Un antitumoral en los árboles. Un pionero en la bioprospección es el Instituto Nacional del Cáncer de Estados Unidos, cuyas pesquisas condujeron al descubrimiento de un portentoso principio activo encerrado en la corteza y las agujas del tejo del Pacífico. En 1962, uno de sus botánicos, que se encontraba acampando bajo una de esas coníferas en los bosques del Estado de Washington, recogió algunas cortezas y bayas y las envió al laboratorio central. El agente identificado en las muestras fue denominado taxol y dio lugar a uno de los antitumorales más revolucionarios del arsenal oncológico. Aprobado en 1992 para tratar el cáncer avanzado de ovario, recibió posteriormente la indicación para tumores de mama. Su difusión terapéutica se vio favorecida cuando se logró sintetizar el principio activo de las hojas del árbol, ya que de toda la corteza de un tejo centenario apenas se sacaba una dosis para un paciente de cáncer.

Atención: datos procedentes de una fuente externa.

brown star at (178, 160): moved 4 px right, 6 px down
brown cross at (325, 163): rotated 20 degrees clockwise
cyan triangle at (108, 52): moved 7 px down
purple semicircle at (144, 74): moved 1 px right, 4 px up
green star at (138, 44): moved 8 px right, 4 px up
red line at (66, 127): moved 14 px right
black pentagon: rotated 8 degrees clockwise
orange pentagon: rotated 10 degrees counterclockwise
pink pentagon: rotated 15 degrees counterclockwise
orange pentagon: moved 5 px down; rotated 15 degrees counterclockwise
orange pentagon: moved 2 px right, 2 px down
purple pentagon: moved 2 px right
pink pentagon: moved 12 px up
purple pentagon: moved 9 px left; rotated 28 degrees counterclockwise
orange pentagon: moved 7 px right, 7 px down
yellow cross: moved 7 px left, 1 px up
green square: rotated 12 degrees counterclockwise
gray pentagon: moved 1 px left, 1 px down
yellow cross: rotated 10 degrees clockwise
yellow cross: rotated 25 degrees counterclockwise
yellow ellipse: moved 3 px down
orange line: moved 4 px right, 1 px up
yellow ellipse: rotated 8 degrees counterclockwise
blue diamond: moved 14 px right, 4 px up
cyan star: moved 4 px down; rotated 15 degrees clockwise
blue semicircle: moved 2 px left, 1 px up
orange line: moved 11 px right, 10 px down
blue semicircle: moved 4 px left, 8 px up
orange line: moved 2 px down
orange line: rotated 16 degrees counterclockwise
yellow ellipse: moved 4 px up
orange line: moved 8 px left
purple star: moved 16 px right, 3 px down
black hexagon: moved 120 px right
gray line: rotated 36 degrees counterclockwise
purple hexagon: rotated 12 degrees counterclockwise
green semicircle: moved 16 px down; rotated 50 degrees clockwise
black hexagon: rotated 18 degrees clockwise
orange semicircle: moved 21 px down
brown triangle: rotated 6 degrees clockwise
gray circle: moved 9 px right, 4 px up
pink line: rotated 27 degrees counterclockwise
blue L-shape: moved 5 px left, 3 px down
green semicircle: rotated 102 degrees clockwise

El tesoro de la Isla de Pascua. La historia de la rapamicina, la nueva clase de inmunosupresor capaz de atenuar el rechazo al trasplante de riñón, se remonta a 1964, cuando una expedición canadiense se desplazó a la isla de Pascua (Rapa Nui, en la lengua aborigen) en busca de plantas y muestras de suelo. Lo obtenido fue analizado en un laboratorio de Montreal. Allí, en 1972, se identificó y aisló un nuevo compuesto químico con potentes propiedades antifúngicas e inmunodepresivas, e incluso contra los tumores sólidos. Se lo denominó rapamicina, en homenaje al nombre nativo de la isla. Desde entonces, el compuesto ha aportado a su fabricante ingresos de miles de millones de dólares, tanto en su indicación para restenosis (la reaparición del bloqueo arterial tras la angioplastia) como para la prevención del rechazo al trasplante de islotes pancreáticos.
El antifúngico del río Lozoya. Las infecciones hospitalarias por hongos constituyen un problema de salud pública, de ahí la importancia del fármaco producido en España a partir de una sustancia segregada por un hongo del madrileño río Lozoya. El mérito lo tienen los investigadores del CIBE, que lo descubrieron en una muestra de agua tomada en dicho curso fluvial. El microorganismo fue bautizado Glarea lozoyensis, en homenaje a su lugar de origen, y su principio activo, acetato de caspofungina. Con él elaboraron un potente antifúngico que, aparte de presentar una toxicidad menor a la de otros tratamientos similares, resulta eficaz contra los hongos Aspergillus y Candida, responsables de más del 80% de las infecciones graves que afectan a los enfermos en las UCI españolas.